Introduction and background

The prevalence of obesity and type 2 diabetes mellitus continues to rise, with these two diseases predicted to become the biggest epidemics in history. While these conditions share some common risks (up to 80% of individuals with type 2 diabetes are obese), they are two separate diseases. Nevertheless, within the next 25 years, >600 million individuals will be diagnosed with type 2 diabetes globally, with roughly the same number developing impaired glucose tolerance (IGT), a condition that often precedes type 2 diabetes [1]. In the battle against these epidemics, North American and European Diabetes Guidelines continue to advocate primary lifestyle changes (i.e. dietary intervention and regular physical activity) as the first line of attack for the prevention and management of type 2 diabetes [2,3,4,5]. Unfortunately, knowledge and awareness that increasing physical activity and modifying food quality and quantity can help reduce the risk for obesity and type 2 diabetes has met with limited success. Part of the reason for the failure to modify lifestyle habits is that current recommendations may be unrealistic for many adults. For example, changes in habitual dietary patterns are often considered more arduous than medical therapy [6]. Many preconceptions surround diet and exercise programmes, causing confusion and mistrust [7]. Evidence-based dietary guidelines now compete with an onslaught of real-time messages on social media from numerous celebrities (actors, chefs, personal trainers) who inevitably have no scientific training, but who willingly exploit their fame to promote their views on various ‘fad’ diets and sponsored diet products. Consequently, often the most popular, loudest and most extreme voices drown out the well informed. Here we focus the spotlight on dietary strategies that could help combat the rise in incidence of obesity and type 2 diabetes. Specifically, we consider regimens that reflect a growing appreciation that the duration over which food is consumed during a day (i.e. the feeding–fasting cycle) has profound effects on numerous physiological and metabolic processes, and that the timing of meals is critical for health and well-being.

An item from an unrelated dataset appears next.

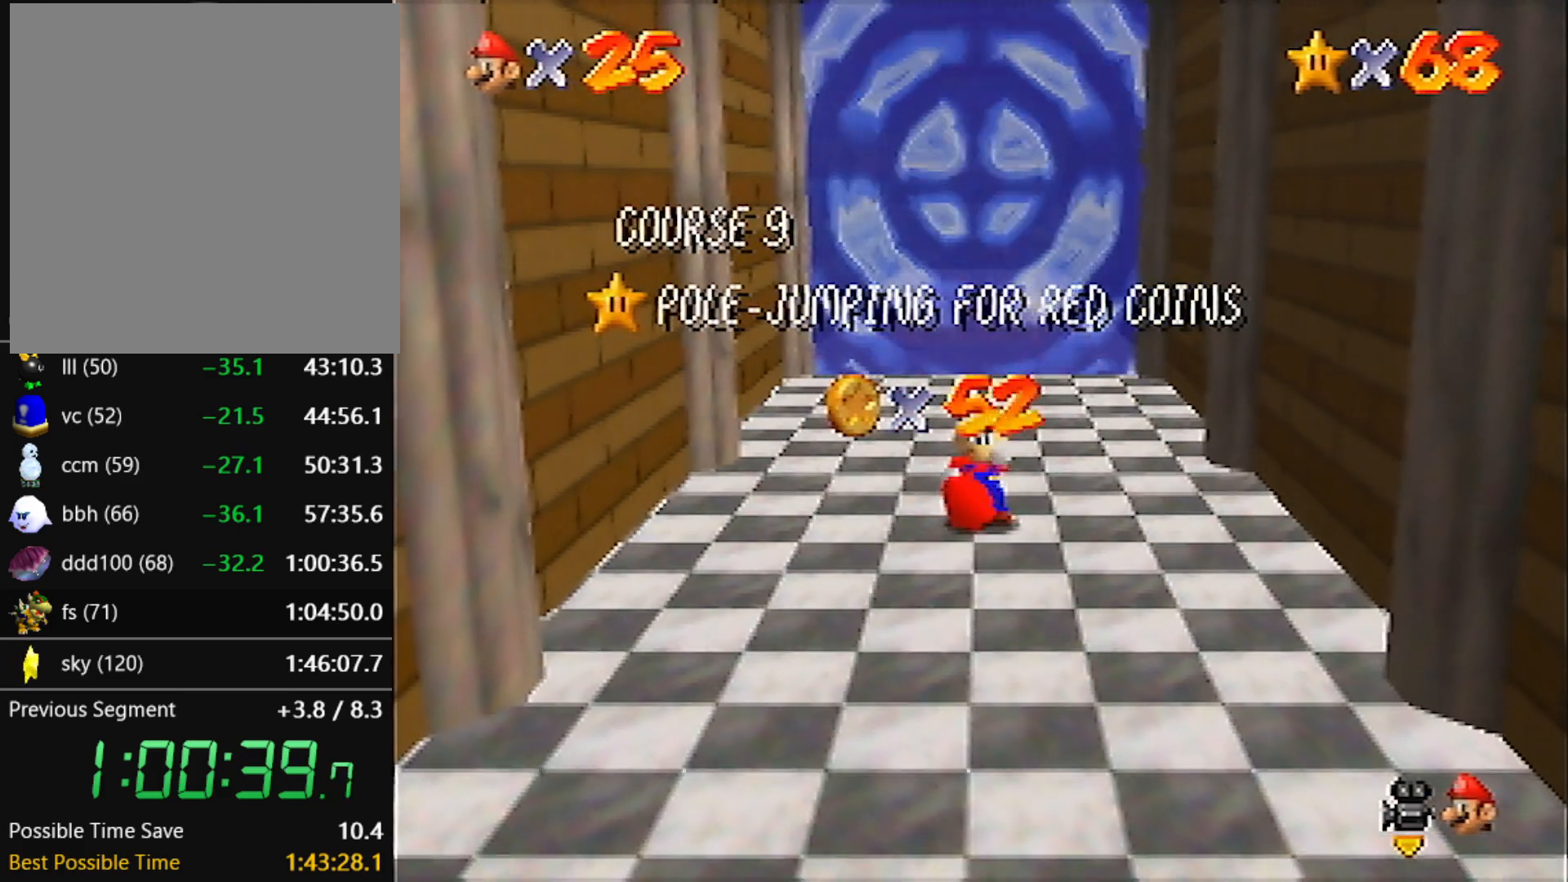
{"buttons": [], "left_stick": "center", "events": []}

Evolution of current dietary guidelines for patients with diabetes: How did we get here?

A large body of epidemiological nutrition research has assessed the relationships between the quality and quantity of food ingested on human health and well-being, and today it is generally accepted that both the macronutrient content of the diet as well as the total energy consumed are associated with disease risk, morbidity and mortality [8]. However, the association between macronutrient intake (i.e. high-fat, low-carbohydrate diets) and risk of metabolic diseases such as type 2 diabetes remains a controversial public health issue, with the scientific literature full of conflicting positions [9,10,11]. Support for the comparative benefits of different eating patterns in individuals with type 2 diabetes is, at best, weak, with current evidence suggesting that there is not an ideal contribution from any macronutrient to daily energy requirements for all individuals with, or at risk for diabetes [12]. Against this background, contemporary nutrition guidelines for the prevention and treatment of individuals with diabetes have evolved. Not surprisingly, these guidelines reflect many of the population recommendations for healthy nutrition, emphasising food-based goals, while simultaneously decreasing the quantity of foods and nutrients consumed to improve glycaemic control [5, 13] and metabolic health [3, 4, 14, 15].

Over the past 25 years clinical practice guidelines for the nutritional management of individuals with diabetes have moved towards a broader, more flexible macronutrient distribution that now emphasises quality over quantity [3]. The Diabetes UK 2011 guidelines encourage better carbohydrate management to control blood glucose, with a more flexible approach to weight loss [4]. But for many individuals, the most challenging part of any dietary intervention remains ‘what, and what not to eat’ and following meal plans. While the American Diabetes Association points out that meal planning should be individualised and ‘a variety of eating patterns are acceptable for the management of type 2 diabetes’ [2], educating individual patients about nutrition is time consuming: outside of specialised multidisciplinary diabetes centres where trained nutritionists/educators are available, advice on nutrition for individuals with diabetes is generic and often difficult to translate into free-living conditions. Clearly, there is a need for innovations in the delivery of evidence-based dietary interventions that are simple to understand and easy to incorporate into daily living, such that they induce clinically beneficial health outcomes.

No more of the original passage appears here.